Walking outside, the world seems alternately optimistic and bleak. Construction workers lunching on the corner look defeated. Kids at the daycare center soar like clouds. A woman's glove with two fingers cut off is sinister. Arby's Mozzarella Sticks sound delicious. Or disgusting, can't say for sure. I pass a waiter taking a break outside a restaurant; he's sipping a Red Bull, and it looks like water to me, it's so weak compared to SPIKE. It's like that guy's smoking a joint and I'm sniffing meth from tile cracks beneath a truck-stop urinal. Dan the Man was right about this stuff: The chemicals jam-packed in here are just not good for you. Or at least not for me. I feel completely cracked out. Everyone who sees me can tell I'm a little off and avoids me. I'm sure my walking pattern is erratic. My sweating has continued, and my pit stains are huge.
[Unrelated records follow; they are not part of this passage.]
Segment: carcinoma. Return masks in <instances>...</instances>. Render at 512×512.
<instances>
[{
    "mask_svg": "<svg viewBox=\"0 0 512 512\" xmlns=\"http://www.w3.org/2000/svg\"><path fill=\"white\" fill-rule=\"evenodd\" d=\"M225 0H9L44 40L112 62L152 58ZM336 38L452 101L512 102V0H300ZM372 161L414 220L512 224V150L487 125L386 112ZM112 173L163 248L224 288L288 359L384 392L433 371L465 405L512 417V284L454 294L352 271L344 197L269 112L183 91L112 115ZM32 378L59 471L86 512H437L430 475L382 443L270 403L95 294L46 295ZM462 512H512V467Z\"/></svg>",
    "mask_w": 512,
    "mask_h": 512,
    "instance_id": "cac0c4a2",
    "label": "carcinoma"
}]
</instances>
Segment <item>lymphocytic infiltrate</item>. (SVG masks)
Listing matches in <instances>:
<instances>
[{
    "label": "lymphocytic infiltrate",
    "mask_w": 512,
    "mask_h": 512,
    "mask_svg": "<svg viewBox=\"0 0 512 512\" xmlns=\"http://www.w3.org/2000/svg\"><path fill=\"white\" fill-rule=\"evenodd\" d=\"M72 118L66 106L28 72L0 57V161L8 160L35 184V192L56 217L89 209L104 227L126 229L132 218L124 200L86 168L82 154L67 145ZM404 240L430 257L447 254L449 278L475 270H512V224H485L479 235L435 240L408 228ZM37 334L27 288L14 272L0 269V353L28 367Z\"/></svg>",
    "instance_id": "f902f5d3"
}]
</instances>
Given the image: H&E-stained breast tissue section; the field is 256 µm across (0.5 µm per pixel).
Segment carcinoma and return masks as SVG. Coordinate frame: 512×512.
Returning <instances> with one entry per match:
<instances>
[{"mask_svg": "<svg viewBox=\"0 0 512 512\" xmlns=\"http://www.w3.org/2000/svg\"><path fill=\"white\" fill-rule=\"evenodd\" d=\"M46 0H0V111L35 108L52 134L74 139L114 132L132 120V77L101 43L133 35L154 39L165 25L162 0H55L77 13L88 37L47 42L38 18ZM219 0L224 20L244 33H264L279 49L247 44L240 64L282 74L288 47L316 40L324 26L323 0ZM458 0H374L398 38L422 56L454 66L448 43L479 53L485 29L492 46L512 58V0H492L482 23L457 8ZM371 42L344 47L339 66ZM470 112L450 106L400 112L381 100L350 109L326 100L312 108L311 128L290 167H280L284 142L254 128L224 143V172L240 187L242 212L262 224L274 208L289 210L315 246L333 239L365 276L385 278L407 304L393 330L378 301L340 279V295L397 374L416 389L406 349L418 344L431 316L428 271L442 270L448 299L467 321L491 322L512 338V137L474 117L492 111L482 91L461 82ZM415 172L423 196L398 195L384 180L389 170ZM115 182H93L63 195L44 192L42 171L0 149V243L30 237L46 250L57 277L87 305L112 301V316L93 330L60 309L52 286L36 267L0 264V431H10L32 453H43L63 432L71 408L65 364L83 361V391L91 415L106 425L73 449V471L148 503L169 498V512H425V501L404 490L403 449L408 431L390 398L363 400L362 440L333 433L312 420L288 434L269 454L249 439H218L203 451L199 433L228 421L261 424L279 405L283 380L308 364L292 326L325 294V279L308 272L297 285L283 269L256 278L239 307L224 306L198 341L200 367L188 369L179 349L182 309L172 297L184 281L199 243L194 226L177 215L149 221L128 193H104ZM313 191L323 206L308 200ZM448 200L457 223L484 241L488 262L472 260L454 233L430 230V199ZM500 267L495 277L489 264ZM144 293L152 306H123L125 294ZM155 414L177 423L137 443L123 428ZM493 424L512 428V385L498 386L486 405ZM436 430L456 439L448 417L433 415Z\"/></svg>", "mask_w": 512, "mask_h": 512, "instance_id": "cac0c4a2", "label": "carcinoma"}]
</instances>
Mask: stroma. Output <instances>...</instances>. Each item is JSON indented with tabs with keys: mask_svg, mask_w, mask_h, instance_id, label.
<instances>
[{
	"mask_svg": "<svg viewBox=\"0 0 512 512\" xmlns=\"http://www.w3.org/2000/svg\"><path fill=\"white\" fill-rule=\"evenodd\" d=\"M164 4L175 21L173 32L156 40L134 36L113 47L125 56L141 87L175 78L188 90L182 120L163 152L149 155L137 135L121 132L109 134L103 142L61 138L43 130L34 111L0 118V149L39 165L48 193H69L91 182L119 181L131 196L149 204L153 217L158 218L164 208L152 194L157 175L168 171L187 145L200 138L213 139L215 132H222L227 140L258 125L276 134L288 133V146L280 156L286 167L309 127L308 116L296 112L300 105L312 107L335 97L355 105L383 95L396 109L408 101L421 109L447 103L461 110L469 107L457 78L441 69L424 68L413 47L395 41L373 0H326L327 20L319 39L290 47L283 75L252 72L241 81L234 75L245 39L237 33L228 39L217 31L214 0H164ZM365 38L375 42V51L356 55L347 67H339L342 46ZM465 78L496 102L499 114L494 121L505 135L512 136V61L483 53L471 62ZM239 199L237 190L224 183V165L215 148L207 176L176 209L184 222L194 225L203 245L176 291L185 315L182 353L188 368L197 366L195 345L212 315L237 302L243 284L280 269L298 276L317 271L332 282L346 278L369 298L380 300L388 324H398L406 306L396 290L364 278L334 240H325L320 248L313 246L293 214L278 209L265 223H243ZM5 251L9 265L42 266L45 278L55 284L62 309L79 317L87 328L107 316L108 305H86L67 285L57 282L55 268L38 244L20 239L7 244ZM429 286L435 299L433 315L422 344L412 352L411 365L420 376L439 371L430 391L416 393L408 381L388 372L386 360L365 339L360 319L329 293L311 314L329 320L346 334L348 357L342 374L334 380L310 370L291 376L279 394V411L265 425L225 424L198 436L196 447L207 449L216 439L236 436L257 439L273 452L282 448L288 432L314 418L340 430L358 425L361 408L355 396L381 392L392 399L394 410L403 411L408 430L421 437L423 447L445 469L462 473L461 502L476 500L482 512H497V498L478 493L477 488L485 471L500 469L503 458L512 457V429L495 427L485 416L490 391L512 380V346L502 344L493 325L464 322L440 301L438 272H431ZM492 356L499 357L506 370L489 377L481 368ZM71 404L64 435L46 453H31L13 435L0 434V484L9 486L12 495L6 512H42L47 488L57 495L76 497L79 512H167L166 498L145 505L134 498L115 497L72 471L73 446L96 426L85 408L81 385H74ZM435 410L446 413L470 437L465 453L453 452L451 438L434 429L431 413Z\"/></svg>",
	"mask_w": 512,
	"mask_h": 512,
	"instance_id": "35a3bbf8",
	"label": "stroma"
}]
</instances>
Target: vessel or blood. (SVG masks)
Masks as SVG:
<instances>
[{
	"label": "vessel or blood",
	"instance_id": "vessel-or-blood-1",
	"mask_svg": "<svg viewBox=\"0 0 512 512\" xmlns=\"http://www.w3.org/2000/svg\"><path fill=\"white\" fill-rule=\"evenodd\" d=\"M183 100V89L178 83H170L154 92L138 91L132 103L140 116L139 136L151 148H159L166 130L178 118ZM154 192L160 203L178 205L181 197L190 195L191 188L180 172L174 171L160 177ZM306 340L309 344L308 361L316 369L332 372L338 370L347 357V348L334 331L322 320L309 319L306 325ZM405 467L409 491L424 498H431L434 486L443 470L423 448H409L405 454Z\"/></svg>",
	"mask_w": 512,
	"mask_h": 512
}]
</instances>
Seriously, fat-guy huge. It's embarrassing. My heart does not really hurt yet, but it's sending me this ominous signal, like, "You really want to keep this up, big guy? Because I'm going to be forced to respond drastically." I've no choice in the matter. I'm calling an audible and pouring out the rest of this second can, potential lawsuit against Westword be damned.

I think I'm going to puke.


Several hours after my experiment, I seem to have returned to normal. I go home and eat something, take a shower, get into it with my roommates over their moronic behavior last night which I just sooooo don't want to talk about right now, and then the apparatus that is Cayton-Holland is all systems go -- except for proper heart function, of course.

All in all, outside of the magnet that I shoved up my nose when I was three and my parents only noticed a few days later when it started to stink, I would say SPIKE is the worst thing I've ever put in my body. And I've done a shit-ton of intravenous drugs. But in a way, I'm glad I tried SPIKE. Otherwise, I would never have known how awful it is and wouldn't be able to warn you to never drink it. Ever.

Shame I didn't cover its meteoric rise, though.